Друзья нередко посещали городской драмтеатр, видели игру хороших и не очень хороших артистов. Но чтобы обладать такими феноменальными способностями к полному изменению своей внешности, голоса, манер!.. Увольте!.. Подобного они ещё не встречали на своём коротком, жизненном веку.
Сапожков показал ребятам свою гримёрную, если можно было так назвать небольшую тумбочку в уголке авиамодельной мастерской, всякие принадлежности, с десяток мастерски выполненных париков с масками, вкратце пояснил технику гримирования.
– Всё, пора закругляться! – сказал, словно отрубил, Сапожков.

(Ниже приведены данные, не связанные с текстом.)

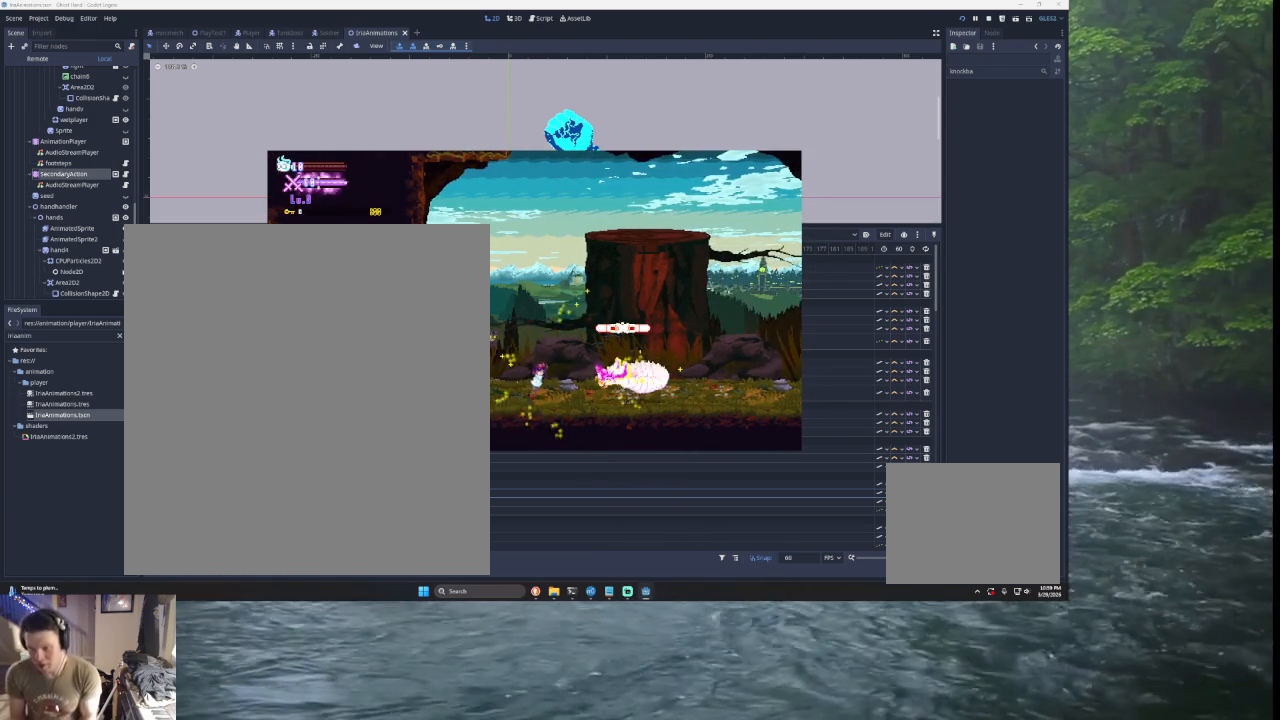
{"buttons": [], "left_stick": "left", "right_stick": "center", "events": [[433, "left_stick", "left"]]}
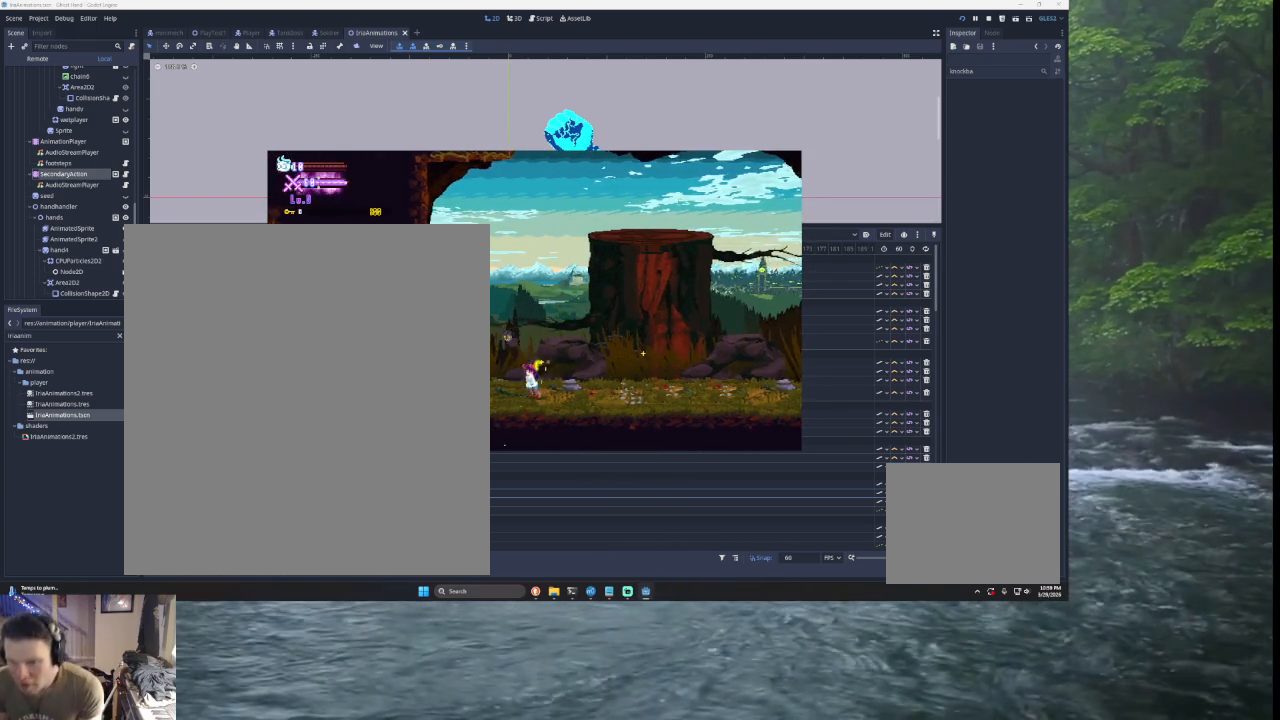
{"buttons": [], "left_stick": "left", "right_stick": "center", "events": []}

Решение было как нельзя кстати: избыток информации начал уже перехлёстывать все разумные рамки и критическую черту ребячьего рассудка; мысли уже не укладывались под сводами их черепных коробок и беспорядочно, хаотично витали в воздухе, натыкаясь друг на друга.
– Уф-ф-ф… – Малышев исступлённо потряс головой. – Котелок прямо раскалывается!
– А это всё потому, что мы так и не перекусили, – пояснил Митька. – А посему давайте-ка поторопимся, чтобы чертям тошно стало.
Оживлённые, переполненные сногсшибательными впечатлениями, смеясь и переговариваясь на ходу, ребята покинули мастерскую и направились к дому. Умывшись, приведя себя в порядок, они окружили стол.
– Та-ак… Что у нас здесь вкусненького? – забубнил себе под нос Митька, постукивая крышками кастрюль. – У-у, да почти всё остыло. Потерпите немного, сейчас подогрею.
– Знаешь что, Мить? Мы не очень-то проголодались, – попробовал вежливо отказаться Саня. – Нам домой пора, уже поздно.
Не обращая никакого внимания на предпринимаемые друзьями попытки отказаться от приглашения, Митька продолжал настойчиво и беспардонно шастать по кастрюлям.